Imagine if you had been playing ME2 and just entered the big nasty scary relay and got a tense scene of hurtling through super-space and then - you got a black screen with 'Please insert $60 to continue'. You'd need to buy a new monitor, because you would have just punched a hole in yours.

I threw a book across the room once and swore never to read anything by the author again because it ended with absolutely everything the heroes had done up to that point having been utterly pointless, plz buy the next book. No. Screw you.

Let's put it this way. Epic stories are designed to stimulate the emotions. If you work up the reader's emotions and cut them off in a very badly-resolved way, you should not be surprised that they go crazy.

Now, do players have the "right" to "force" developers to make things end better? No, not really, and the idea of lawsuits to get your money back from a shitty ending is just stupid IMO. On the other hand, there are circumstances where I feel it's quite reasonable to be angry and insulted by what you've just played/read/watched. And if you feel insulted, obviously you should feel free to express that.

2 comments:

Anonymous said...

name names!
What book did you throw across the room and what movie was going to end with everyone dying?
Sherlock Holmes was killed off and resurrected cos Arthur needed some money.

Whiner said...

But if I name names someone might argue with me that it's a great book, or laugh at me for having read it in the first place! :)

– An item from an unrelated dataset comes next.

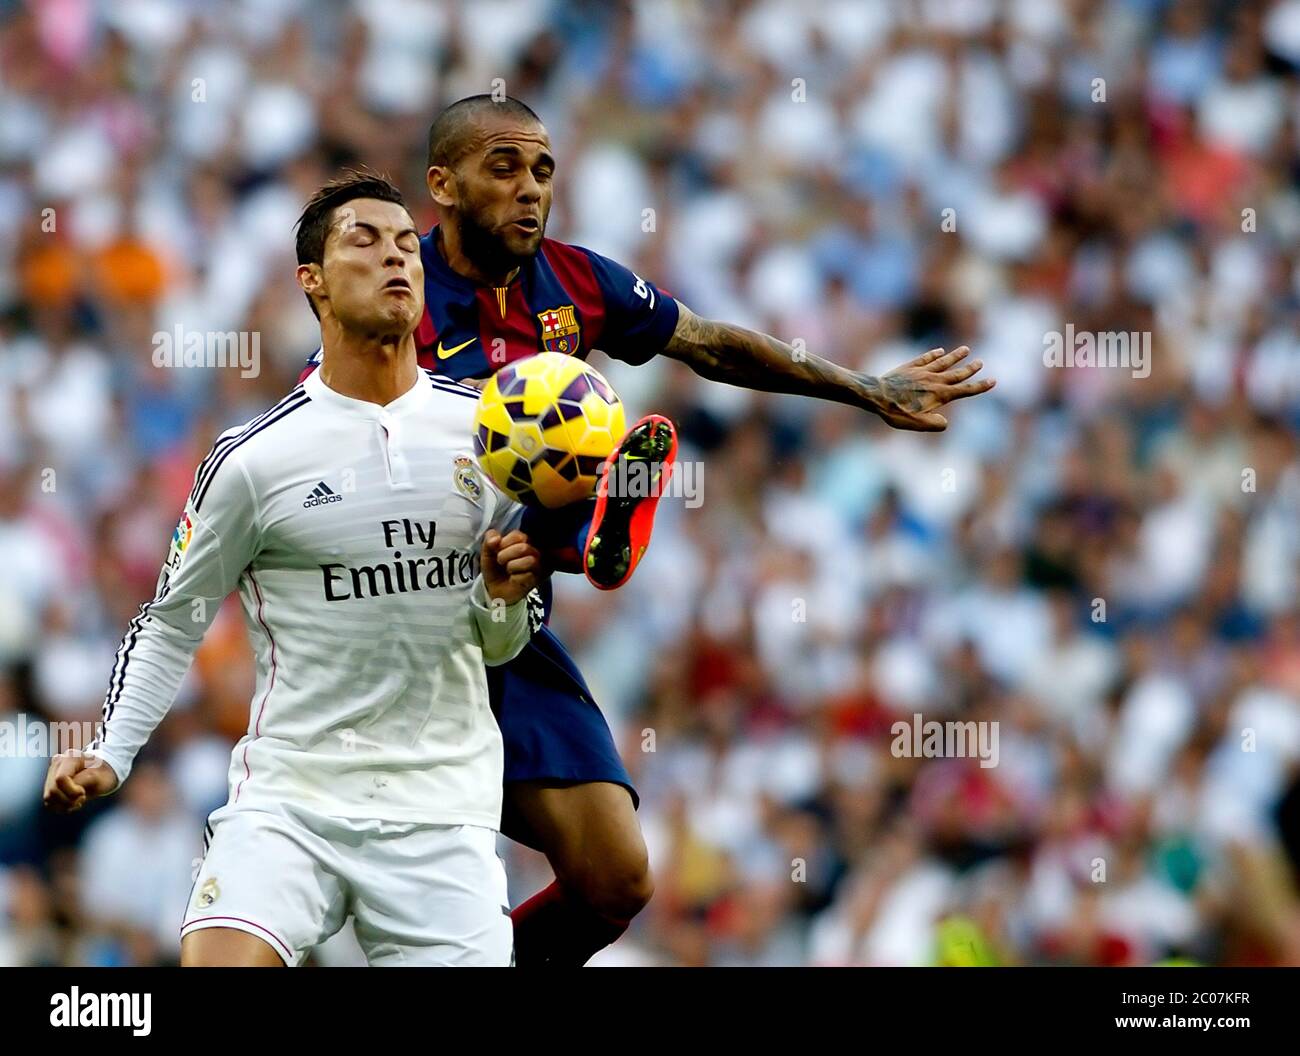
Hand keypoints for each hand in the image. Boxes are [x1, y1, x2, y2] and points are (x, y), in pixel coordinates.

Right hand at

The book was "The Witching Hour" by Anne Rice. I am not the only one who felt this way either, although many people still loved the book. Looking at the one-star reviews on Amazon, here's a couple more:

"Finally, the ending is the worst I have ever seen in a book this long. After having read (and suffered) so long, to make the ending essentially a "stay-tuned-for-our-next-book" finish is like pouring acid in the already festering reading wounds of those who somehow managed to make it that far to the end of the book. Ann Rice? Never again."

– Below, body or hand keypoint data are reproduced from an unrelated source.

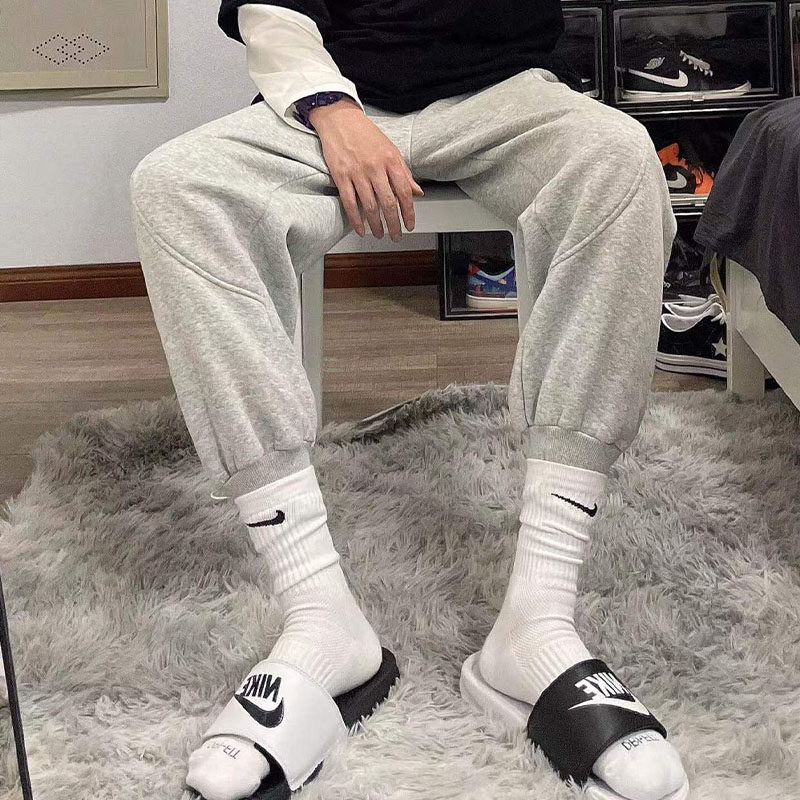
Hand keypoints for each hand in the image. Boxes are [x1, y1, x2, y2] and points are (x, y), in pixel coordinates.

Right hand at [309, 99, 423, 241]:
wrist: (339, 119)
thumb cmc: (366, 134)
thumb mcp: (391, 149)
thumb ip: (404, 172)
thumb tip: (417, 191)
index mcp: (391, 160)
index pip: (404, 192)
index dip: (408, 212)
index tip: (410, 225)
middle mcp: (375, 167)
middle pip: (388, 203)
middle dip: (394, 224)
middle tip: (396, 236)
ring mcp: (357, 172)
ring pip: (370, 206)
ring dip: (376, 225)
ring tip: (380, 235)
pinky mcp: (341, 176)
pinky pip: (350, 203)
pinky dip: (356, 220)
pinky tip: (361, 230)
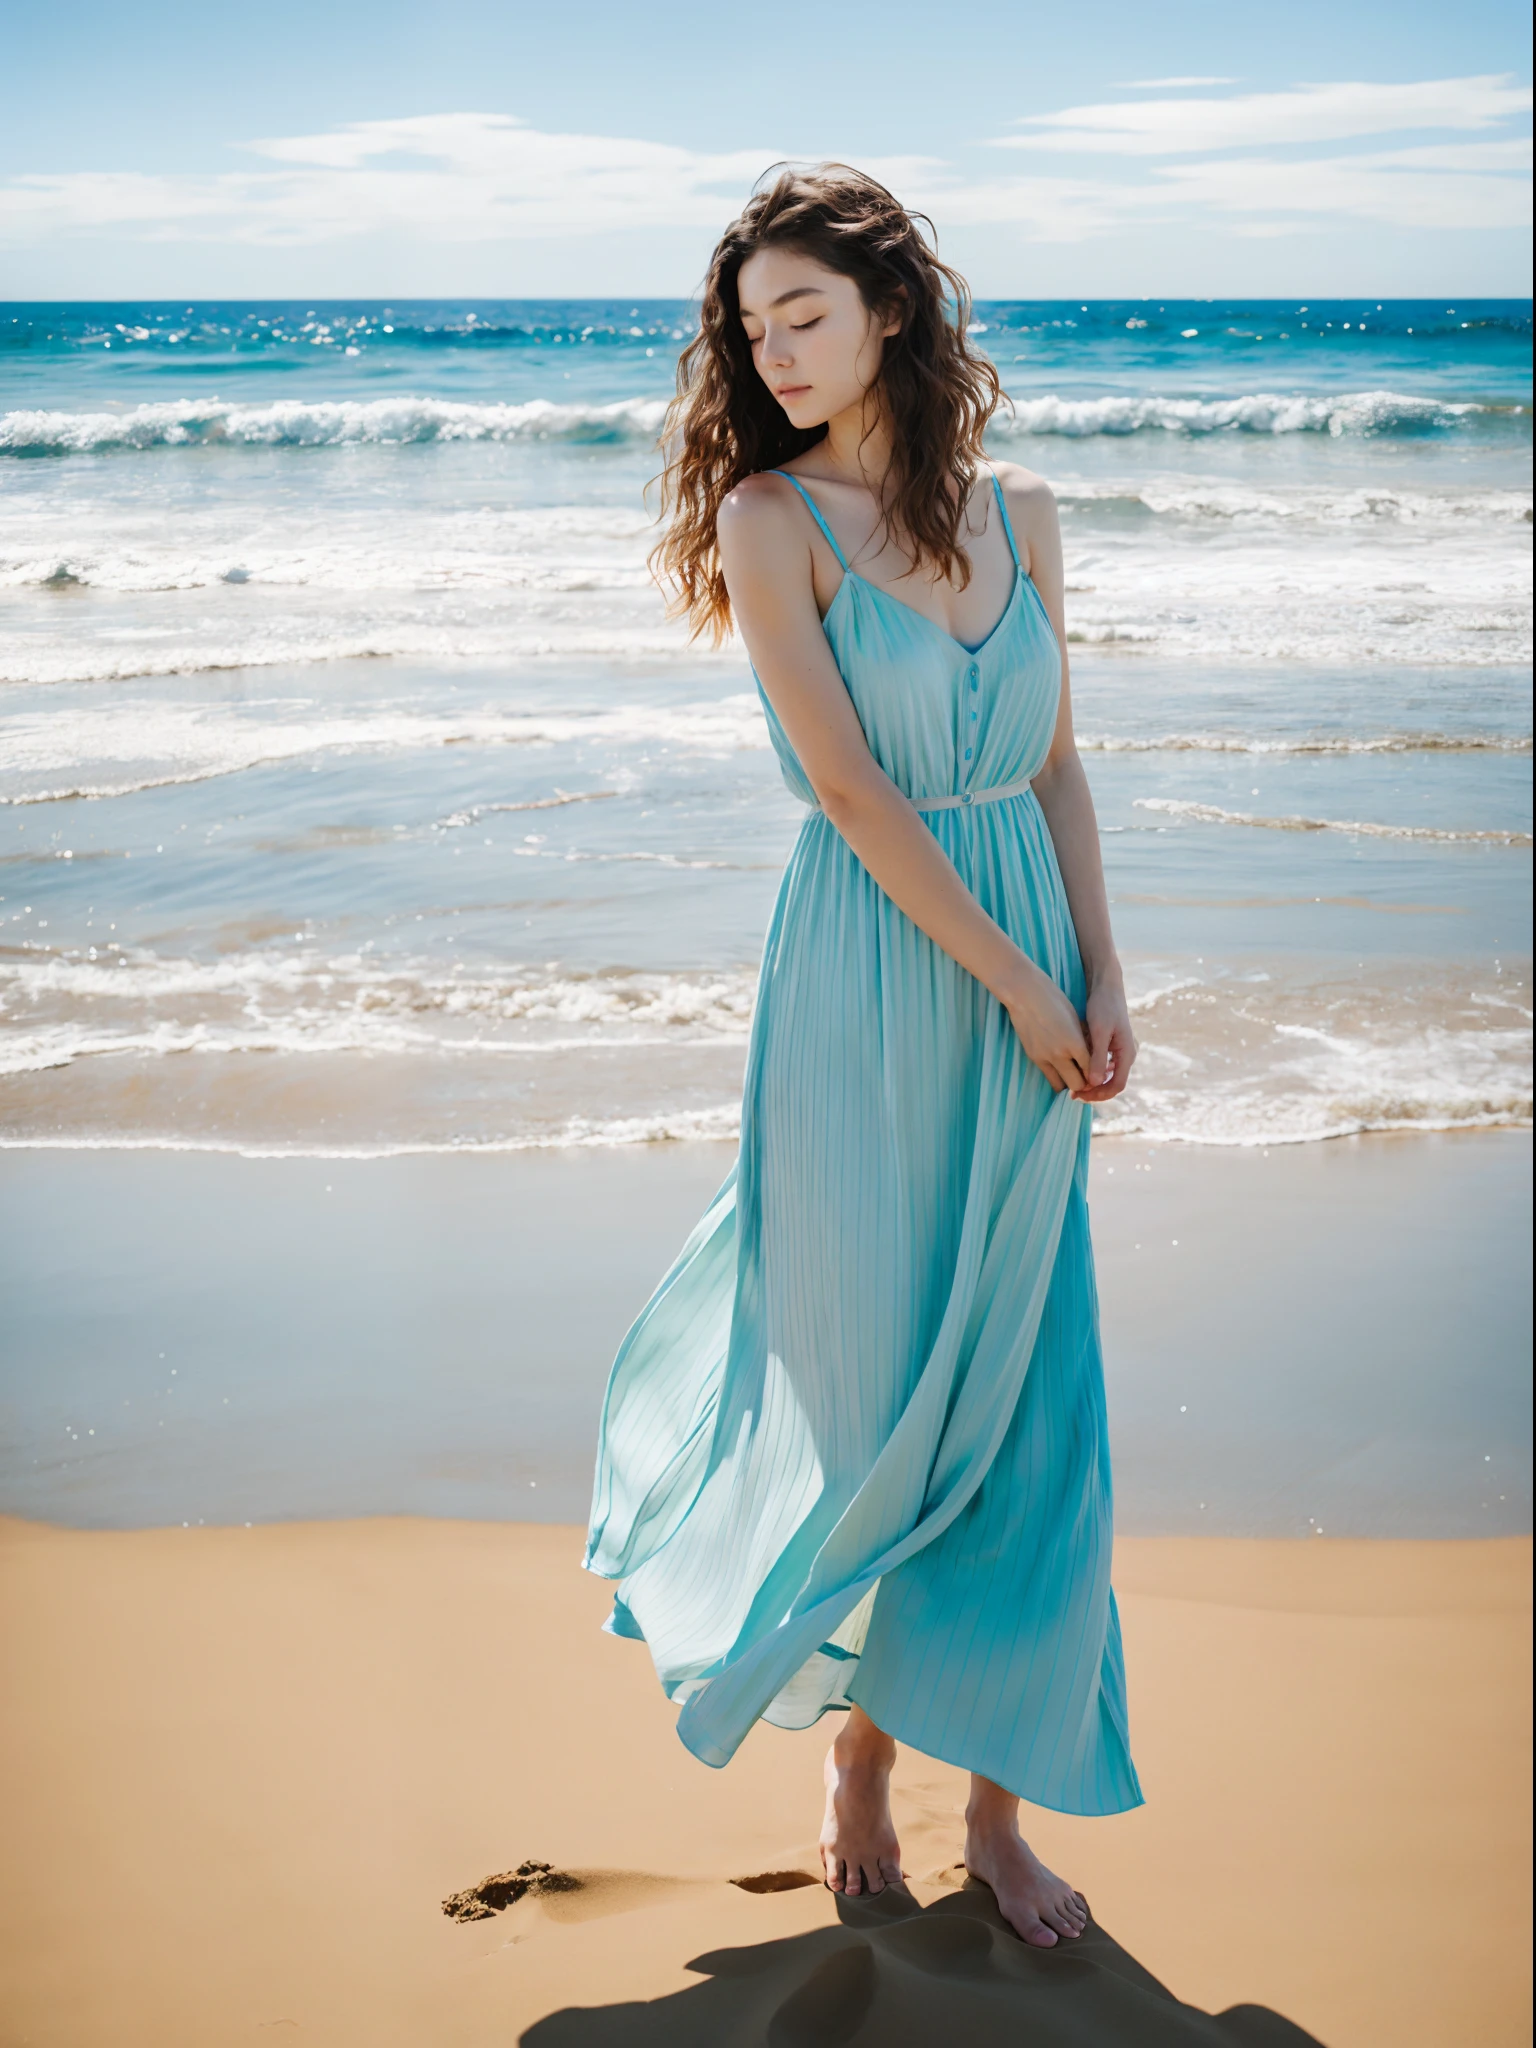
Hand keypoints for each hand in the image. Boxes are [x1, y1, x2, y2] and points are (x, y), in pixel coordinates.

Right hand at [1002, 969, 1093, 1095]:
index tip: (1097, 1073)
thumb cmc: (1054, 1001)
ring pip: (1061, 1086)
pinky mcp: (1033, 1057)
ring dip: (1068, 1082)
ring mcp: (1044, 1057)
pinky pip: (1048, 1076)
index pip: (1091, 1070)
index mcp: (1075, 1042)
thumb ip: (1083, 1041)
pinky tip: (1058, 1066)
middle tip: (1085, 1077)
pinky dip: (1055, 1076)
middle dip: (1083, 1084)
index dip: (1095, 1075)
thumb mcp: (1076, 1019)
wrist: (1025, 994)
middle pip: (1077, 1084)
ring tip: (1071, 1073)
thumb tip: (1090, 1056)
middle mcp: (1060, 1054)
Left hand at [1074, 980, 1136, 1102]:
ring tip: (1074, 1085)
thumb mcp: (1099, 1031)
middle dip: (1094, 1092)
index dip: (1099, 1095)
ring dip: (1092, 1083)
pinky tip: (1077, 1070)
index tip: (1080, 1095)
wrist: (1106, 987)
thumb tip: (1094, 1082)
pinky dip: (1092, 1072)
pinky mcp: (1112, 1046)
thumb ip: (1098, 1057)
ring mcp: (1120, 1051)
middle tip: (1073, 1094)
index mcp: (1127, 1054)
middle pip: (1112, 1083)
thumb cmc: (1104, 1006)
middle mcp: (1127, 1055)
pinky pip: (1104, 1066)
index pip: (1117, 1086)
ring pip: (1108, 1076)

"But then without warning the main character acts in a way that seems to contradict the developement of the first several hunderd pages. To make matters worse the book ends without explaining this enough. I never read the next book, if that was Anne Rice's intent to catch my interest she should have done it with less of a time investment. I have better things to read."

"Dragging through another novel, simply to see if Mrs. Rice had enough sense to allow Rowan the completion she should have had in book one, is too masochistic for my tastes, I don't care if I'm missing out, count me out."

"This is the worst book I have ever read. Reading it from one end to the other becomes a quest. The whole time, you will repeat to yourself, "she's leading up to something, she's leading up to something..." but she's not. There is no point to this book!"

"Boring, overly long, and, to add insult to injury, the story has no ending. Really, none at all. After the intrepid reader has fought through all this needless grot, he is expected to buy another book to see how the story ends. Sorry, but this was the last time I will purchase Rice's work."